It’s a hard book to talk about without compromising its narrative integrity, but it deals with the power of imagination, the frenetic energy of youth, and the refuge of the creative process, giving full attention to both the joy in those things and their dangerous reciprocal. It’s a book about the intimate connections we make with the people around us without realizing it and it’s a book about fantasy games, Conan the Barbarian, God-and-Satan and the people who try to take a side in that.
It’s also the most emotionally affecting book I’ve read in years. As redemptive as it is, Darnielle goes to some dark places that are made all the more unsettling by their believability. He finds beautiful truth in the most overlooked aspects of the way human beings treat each other and also illuminates the parts of myself that I don’t want to look at or remember.
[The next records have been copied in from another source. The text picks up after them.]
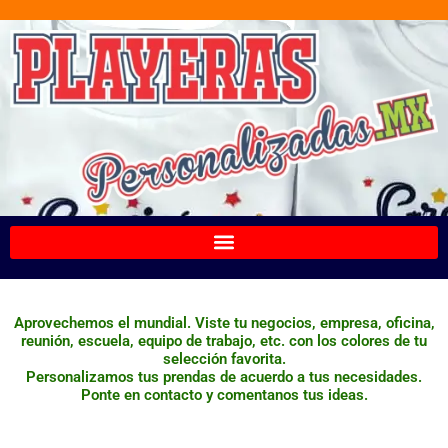
Ir
al
contenido
Aprovechemos el mundial. Viste tu negocios, empresa, oficina,
reunión, escuela, equipo de trabajo, etc. con los colores de tu
selección favorita.
Personalizamos tus prendas de acuerdo a tus necesidades.
Ponte en contacto y comentanos tus ideas.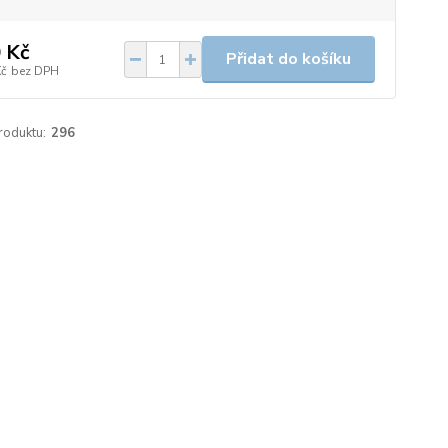
 Kč
Přidat do košíku
Kč
bez DPH
roduktu:
296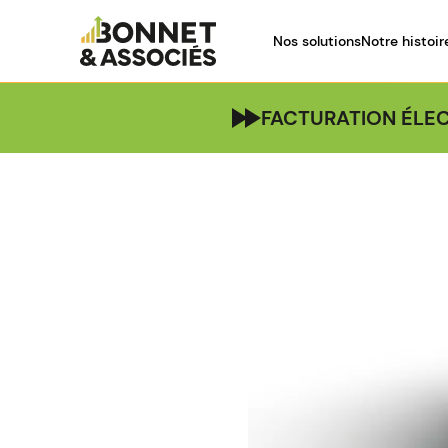
Nos solutions
Notre histoir
FACTURATION ÉLEC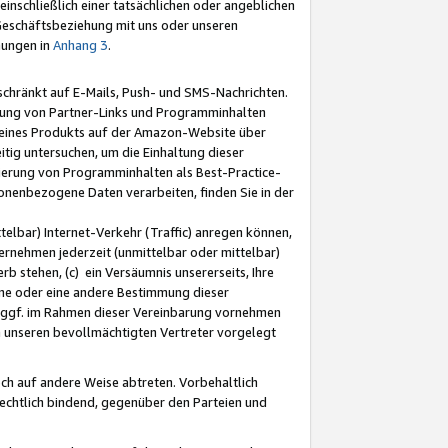
nschließlich einer tatsächlichen oder angeblichen
Geschäftsbeziehung mit uns oder unseren
mungen in
Anhang 3
.
schränkt auf E-Mails, Push- und SMS-Nachrichten.
ellung von Partner-Links und Programminhalten
 eines Produkts auf der Amazon-Website über
tig untersuchen, um die Einhaltung dieser
ntierung von Programminhalten als Best-Practice-
sonenbezogene Daten verarbeiten, finden Sie in der
telbar) Internet-Verkehr (Traffic) anregen können,
rnehmen jederzeit (unmittelbar oder mittelbar)
b stehen, (c) ein Versäumnis unsererseits, Ihre
fene oder eine andere Bestimmung dieser
r ggf. im Rahmen dieser Vereinbarung vornehmen
ch unseren bevollmächtigten Vertreter vorgelegt
ch auf andere Weise abtreten. Vorbehaltlich
rechtlich bindend, gegenüber den Parteien und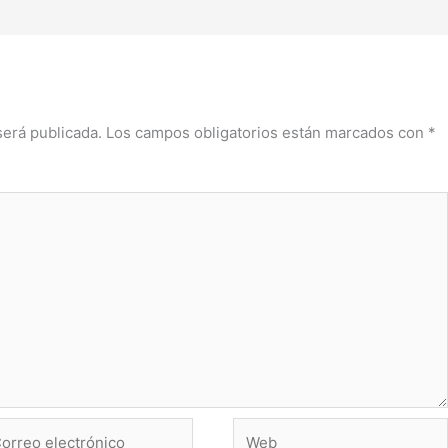
será publicada.
Los campos obligatorios están marcados con
*
rreo
Web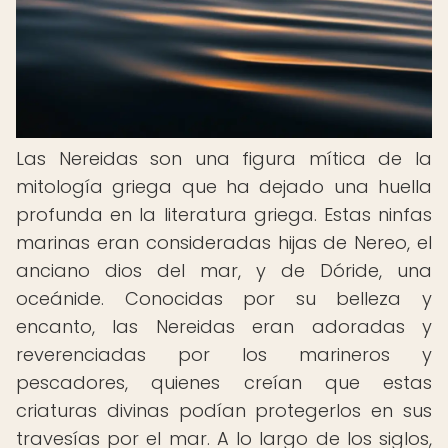
Las Nereidas son una figura mítica de la
mitología griega que ha dejado una huella
profunda en la literatura griega. Estas ninfas
marinas eran consideradas hijas de Nereo, el
anciano dios del mar, y de Dóride, una
oceánide. Conocidas por su belleza y
encanto, las Nereidas eran adoradas y
reverenciadas por los marineros y
pescadores, quienes creían que estas
criaturas divinas podían protegerlos en sus
travesías por el mar. A lo largo de los siglos,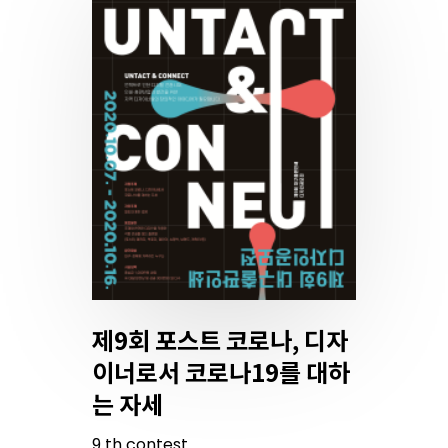
제9회 포스트 코로나, 디자
이너로서 코로나19를 대하
는 자세
9
th
contest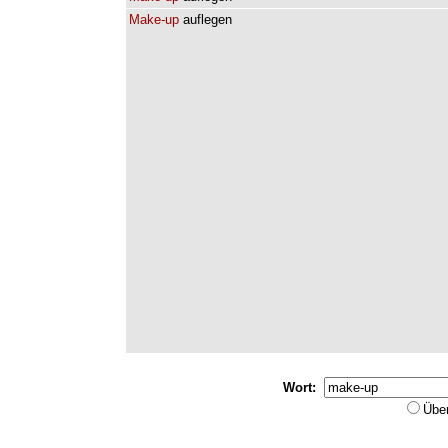
Make-up
auflegen
Wort:
Übe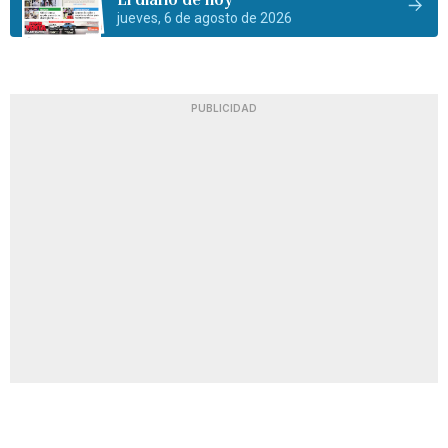
jueves, 6 de agosto de 2026
PUBLICIDAD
Recommended, as highly as possible. If you read no other fiction this year, read this.
I heard one of the stories from Denis Johnson’s Jesus’s Son on either Selected Shorts or the New Yorker’s short story podcast, I can’t remember which. I was in Beijing in early February, walking about a mile in the snow to take a bus to go to a subway to meet a friend at a hostel near the center of the city. After that, I kept my eye out at used bookstores with no luck.
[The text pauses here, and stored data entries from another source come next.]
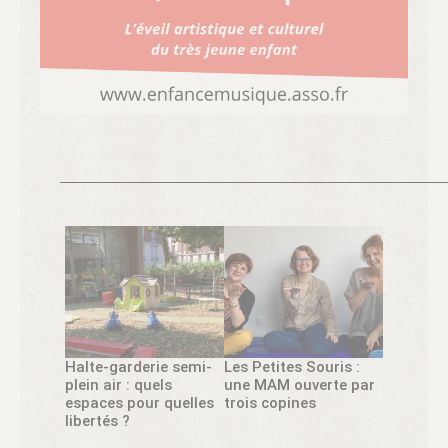
Halte-garderie semi-
Les Petites Souris :
plein air : quels
une MAM ouverte par
espaces pour quelles
trois copines
libertés ?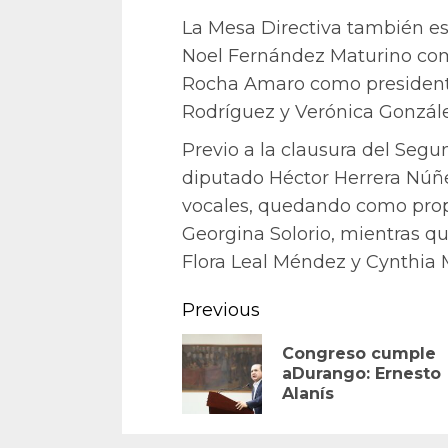
La Mesa Directiva también es
Noel Fernández Maturino como
Rocha Amaro como presidente
Rodríguez y Verónica Gonzále
Previo a la clausura del Segu
diputado Héctor Herrera Núñez
vocales, quedando como prop
Georgina Solorio, mientras 
Flora Leal Méndez y Cynthia
Continue
Previous
Reading
Congreso cumple
aDurango: Ernesto
Alanís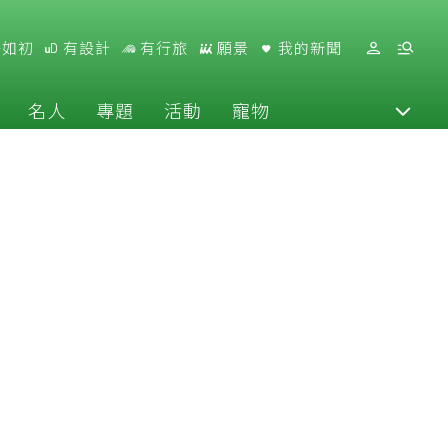
好如初
有設計
有行旅
願景
我的新聞
名人
專題
活動
寵物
Five months later I was working in a frozen food warehouse and a co-worker told me there was a box of books he was getting rid of in his truck. I picked this up, along with a handful of others. It’s not considered one of his best, but it’s one of the better books I’ve read this year.
At 129 pages, it’s hardly a heavyweight, but it reads slowly. The prose is remarkable on a sentence level, deliberate and powerful. I found some of the tropes to be irritating (older professor working in academia encounters a beautiful-but crazy art undergrad who seems so much more alive than he is), but so little of the impact of this book derives from plot anyway. Highly recommended, but maybe check out Jesus’s Son, or Train Dreams if this is your first encounter with Johnson.
For the moment, I’ll be using this site as an online reading log, but I’ll also be posting links to various creative endeavors, along with short essays and various thoughts.